Monitoring and characterization of the detected DENV strains is relevant at different levels. Firstly, they allow for a better understanding of the diversity of imported infections, which might be relevant for risk assessment, as differences in vector competence, disease severity or cross-protective antibodies have been reported for distinct viral serotypes and strains [36]. We observed a significant diversity of DENV importations from different geographical areas, including all DENV serotypes and multiple genotypes. Secondly, they can shed light on local transmission events. In the autochthonous case studied, in the absence of a primary travel-related case identified, the molecular analysis revealed the Asian origin of the dengue introduction in our region. This case also highlights the need to increase clinical awareness due to the challenges of the clinical suspicion of autochthonous arboviral infections. Imported DENV cases undetected due to the lack of specificity of clinical presentation or asymptomatic dengue infections [40] may be the source of local transmission events, highlighting the difficulties of implementing surveillance programs for the prevention of DENV introduction. Third, the usefulness of analyzing DENV in travelers as a reflection of viral circulation in endemic regions is also underlined in our study. We detected DENV-1 and DENV-2 strains closely related to epidemic strains from Brazil, which were recently reported to silently circulate until appropriate conditions for emergence take place [41]. We also characterized strains imported from Cuba, where little information on dengue is available in the literature, and a strain imported from Tanzania.

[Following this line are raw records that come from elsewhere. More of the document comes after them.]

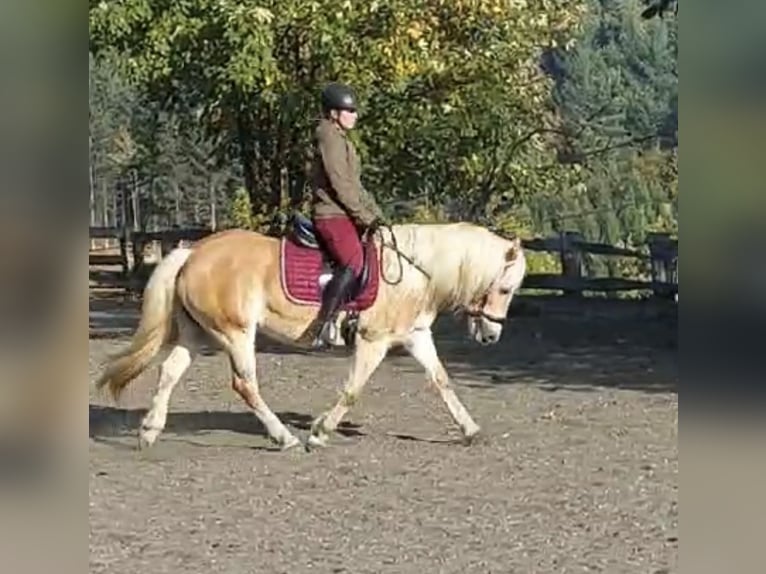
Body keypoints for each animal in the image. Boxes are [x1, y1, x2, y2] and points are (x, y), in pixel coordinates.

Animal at [94, 218, 528, 452]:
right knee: (245, 384)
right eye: (506, 288)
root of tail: (193, 253)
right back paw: (283, 437)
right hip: (236, 333)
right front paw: (319, 433)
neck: (412, 270)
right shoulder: (373, 340)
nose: (491, 336)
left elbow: (442, 381)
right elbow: (352, 390)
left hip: (198, 334)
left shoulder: (415, 335)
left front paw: (471, 430)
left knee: (169, 372)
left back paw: (149, 432)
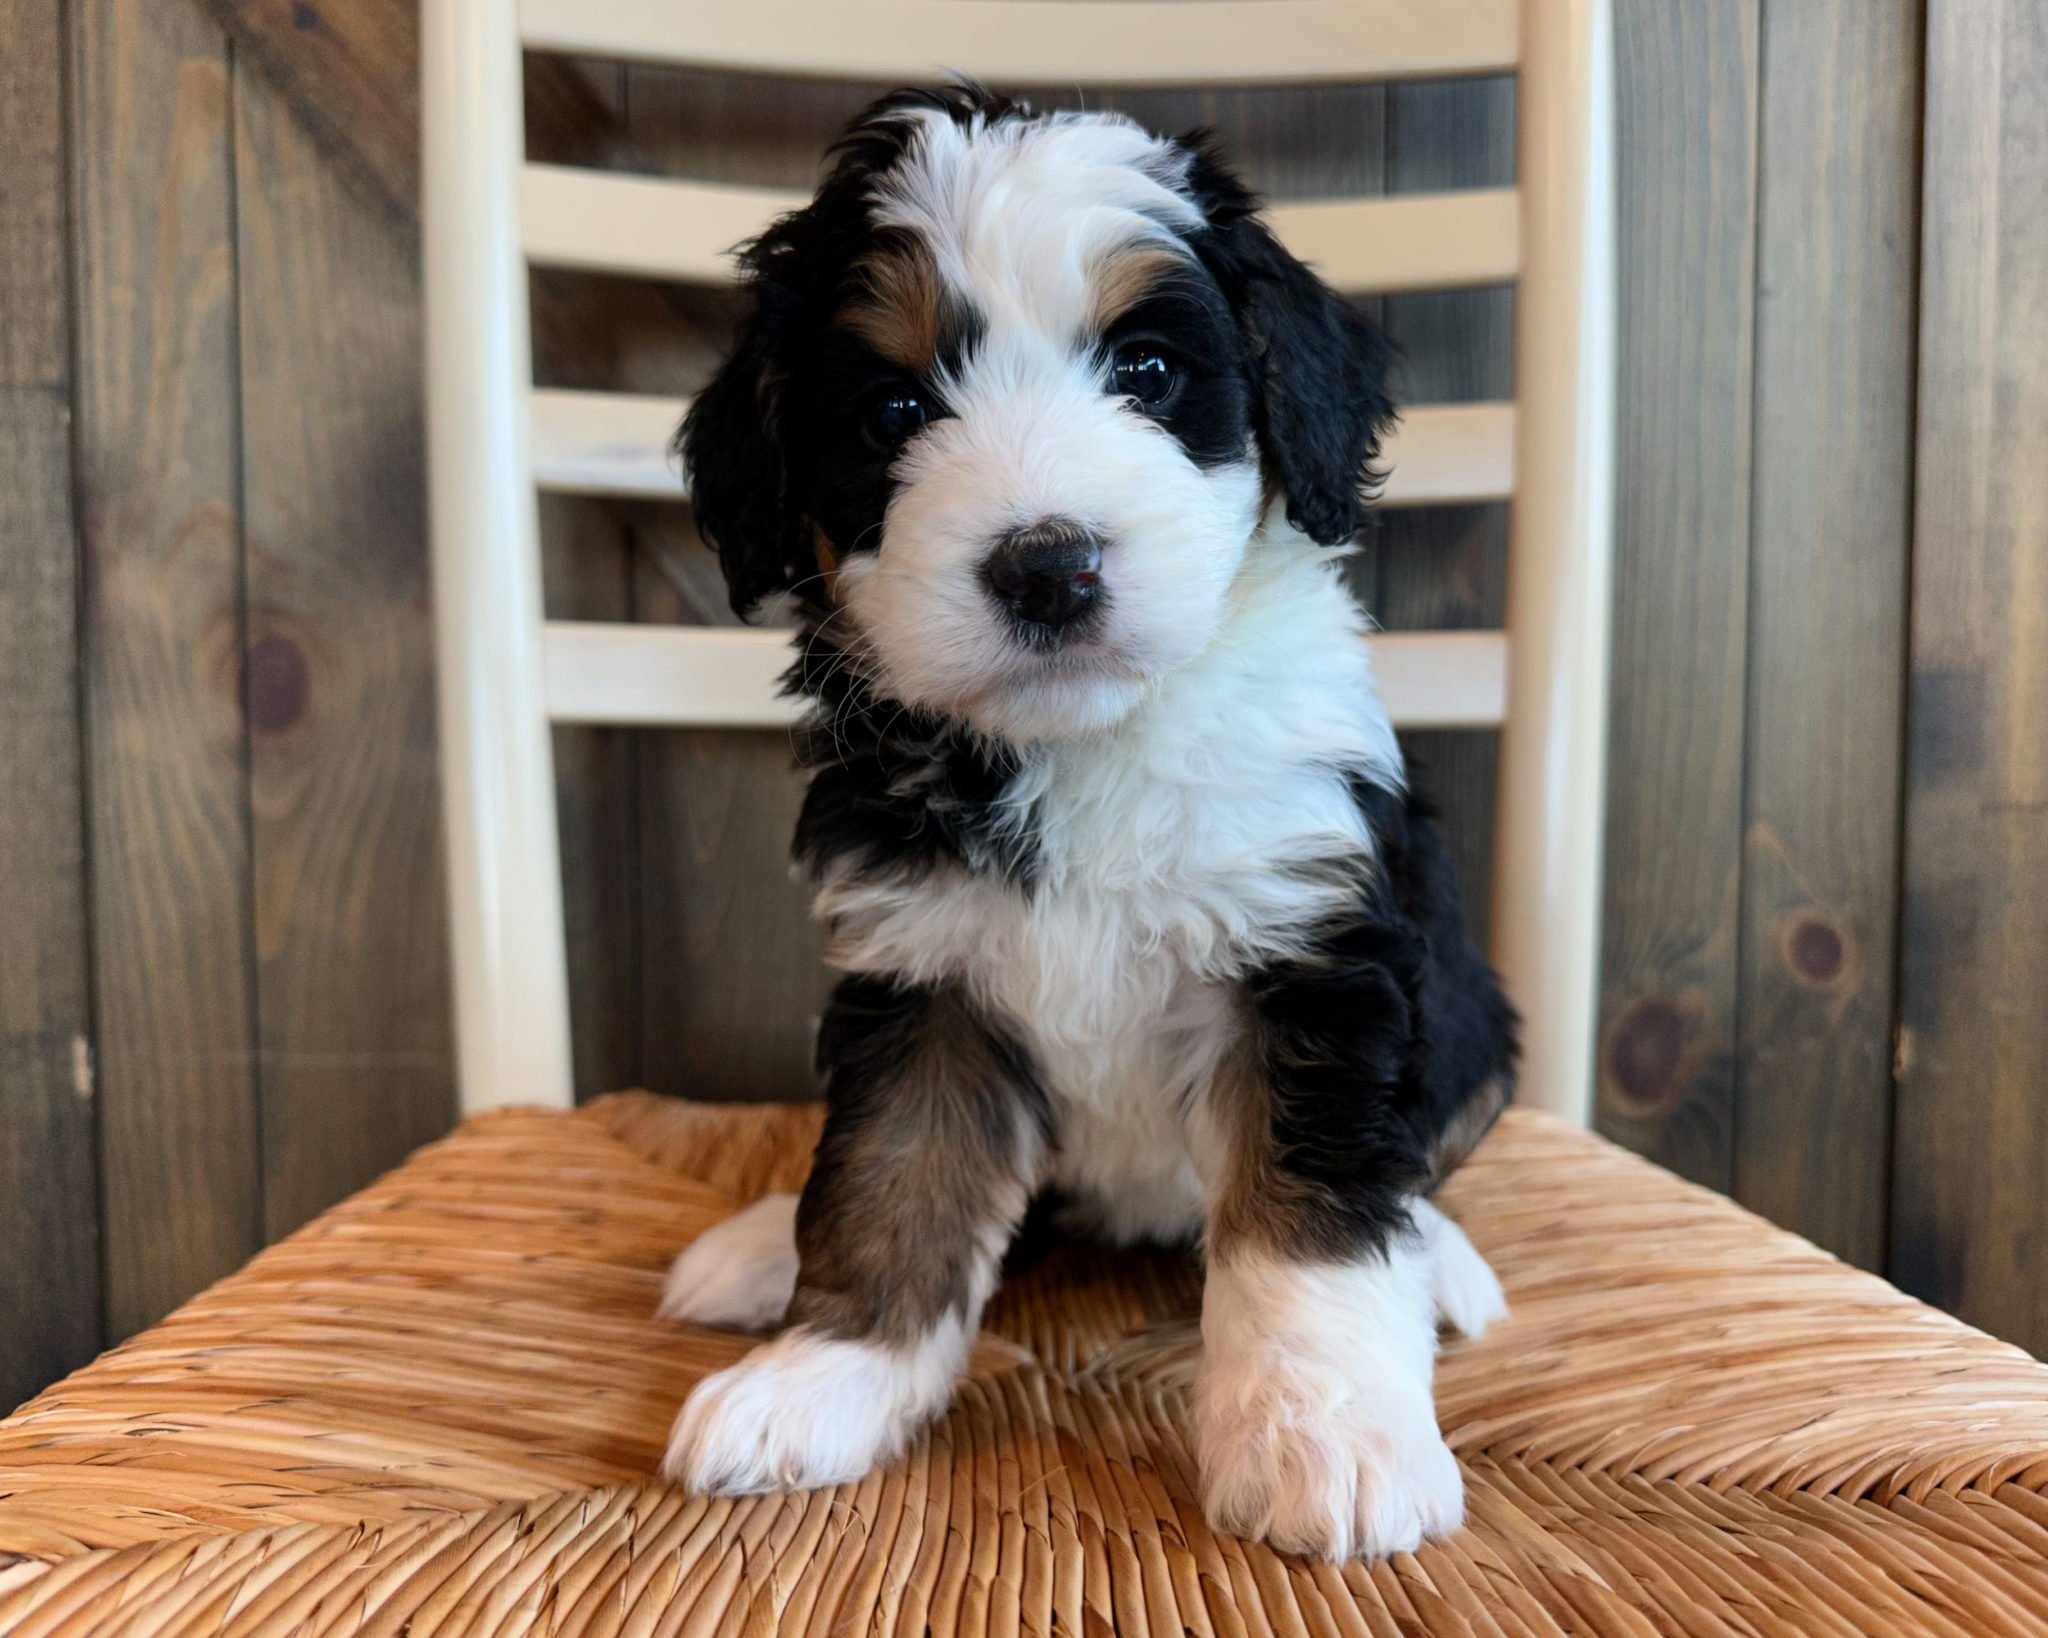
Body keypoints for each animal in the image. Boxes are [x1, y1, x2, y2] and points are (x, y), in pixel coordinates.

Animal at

In a large study on more than 40,000 travelers, dengue represented the second cause of febrile syndrome in travelers and the leading cause of fever in travelers returning from Southeast Asia, Latin America and the Caribbean [42]. We did not assess causes of fever in the travelers, and our numbers for DENV infections are only based on RT-PCR-positive samples. Many other imported DENV infections are diagnosed using serological methods or might be underdiagnosed. Thus, the viremic infections in our study are only a portion of the total number of imported DENV infections, but it is reasonable to assume that they are representative in terms of geographical areas of importation and months of detection. Of note, most of the infections in our study were diagnosed in the periods of Ae. albopictus activity in our region (usually from May to November) [43].

The effect of COVID-19 on dengue and other arboviral diseases might be uncertain. While the effects of lockdowns might be clear on imported DENV infections due to the decrease in trips, the impact of COVID-19 in DENV endemic areas is less certain. While some countries have reported a decline in cases, which may be influenced by a decline in the reporting of cases, other countries have reported record numbers of DENV infections [41,42]. Several authors have warned about the potential negative effects of the COVID-19 pandemic on the surveillance and control activities for arboviruses and that this may lead to a resurgence of arboviral diseases in the near future [42,43,44]. Enhancement of preparedness, strengthening of surveillance programs and systematic characterization of detected strains are needed in the fight against DENV introduction into nonendemic areas.